_What is expected_. Extract verbatim the lines of the material from the line containing "Intervention rapide" through the final line, inclusive. Leave the pictures out.

—————

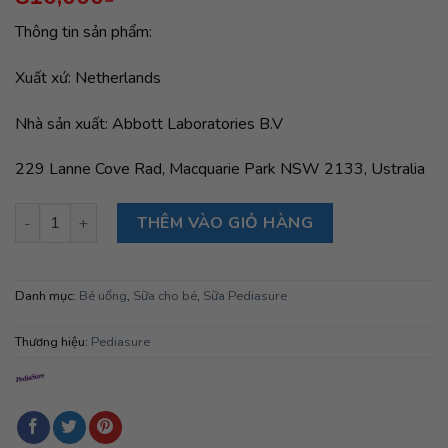
Thông tin sản phẩm:
Xuất xứ: Netherlands
Nhà sản xuất: Abbott Laboratories B.V
229 Lanne Cove Rad, Macquarie Park NSW 2133, Ustralia
Sữa Abbott Pediasure 850g Úc hương vani (1-10 tuổi) số lượng
THÊM VÀO GIỎ HÀNG
Danh mục:
Bé uống
,
Sữa cho bé
,
Sữa Pediasure
Thương hiệu:
Pediasure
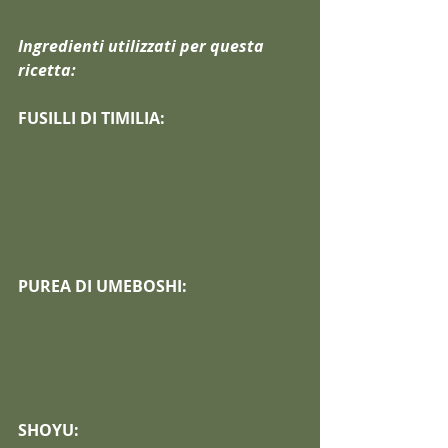
Ingredienti utilizzati per questa 
ricetta:
FUSILLI DI TIMILIA:
http://lafinestrasulcielo.it/it/prodotti/
pasta-e-condimenti/pasta/pasta-di-
timilia-integrale/antica-memoria-
fusilli-di-timilia-integrale-bio-500gr-
1amtifuin/
PUREA DI UMEBOSHI:
http://lafinestrasulcielo.it/it/prodotti/
macrobiotica/condimenti-
macrobiotici/umeboshi/purea-di-
umeboshi-bio-1puryu/
SHOYU:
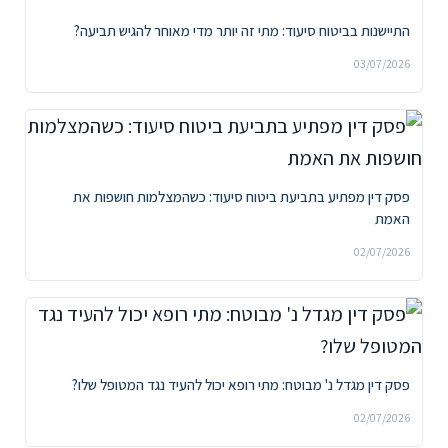
התיישנות בביטוח סיעוד: מתי זה יותר מדי מאוחר להגיש תביעה?
03/07/2026
פסק דין מפתיע בתביעת ביטוח סיעוד: כשהמצלמות חושפות את
האמת
02/07/2026
פסק דין מגדל נ' מבוטח: מתי רופא יכול להעיד נגד המטופל שלו?
02/07/2026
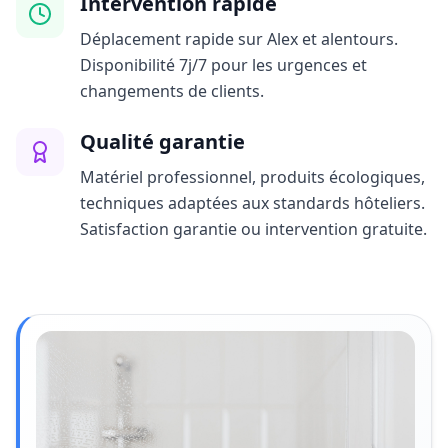
Intervention rapide
Déplacement rapide sur Alex et alentours.
Disponibilité 7j/7 pour les urgences et
changements de clients.
Qualité garantie
Matériel professionnel, produits écologiques,
techniques adaptées aux standards hôteliers.
Satisfaction garantie ou intervention gratuite.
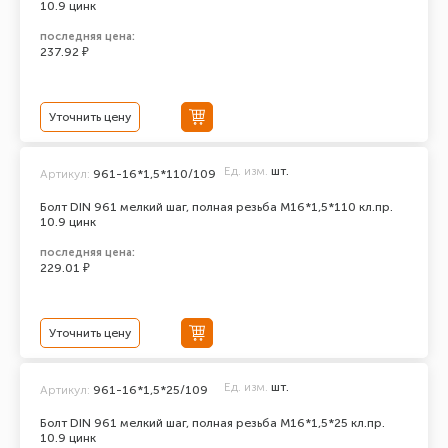
10.9 цинк
последняя цена:
237.92 ₽
Уточнить цену
Ед. изм.
шт.
Артикул:
961-16*1,5*110/109
Болт DIN 961 мелкий шаг, полная резьба M16*1,5*110 кл.пр.
10.9 цинк
последняя цена:
229.01 ₽
Уточнить цену
Ед. изм.
шт.
Артикул:
961-16*1,5*25/109
Болт DIN 961 мелкий шаг, полная резьба M16*1,5*25 кл.пр.
10.9 цинк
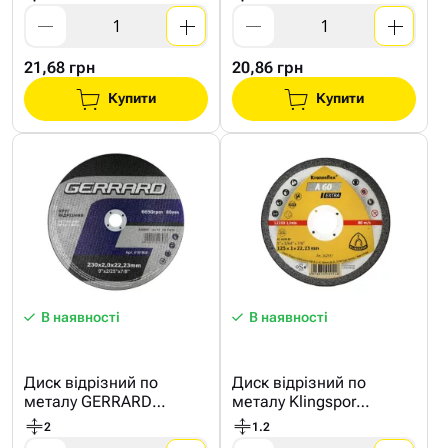
21,68 грн
20,86 грн
Купити
Купити
В наявності
В наявності
Диск відрізний по
Диск відрізний по
металу GERRARD
металу Klingspor
230*2мм
125*1,2мм
2
1.2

—————

_Solution to the problem_.
Intervention rapide
Déplacement rapide sur Alex et alentours.
Disponibilité 7j/7 pour les urgences et
changements de clients.
Qualité garantie
Matériel professionnel, produits écologiques,
techniques adaptées aux standards hôteliers.
Satisfaction garantie ou intervention gratuite.
10.9 цинк
последняя цена:
237.92 ₽
Уточнить цену
Ед. изм.
шт.
Артикул:
961-16*1,5*110/109
Болт DIN 961 мелкий шаг, полная резьба M16*1,5*110 кл.пр.
10.9 цинк
последняя цена:
229.01 ₽
Уточнить цену
Ед. изм.
шт.
Артикул:
961-16*1,5*25/109
Болт DIN 961 мелкий шаг, полная резьба M16*1,5*25 кл.пр.
10.9 цинк
21,68 грн
20,86 грн
Купити
Купити
В наявності
В наявності
Диск відрізний по
Диск відрізний по
металу GERRARD
металу Klingspor
230*2мм
125*1,2мм
2
1.2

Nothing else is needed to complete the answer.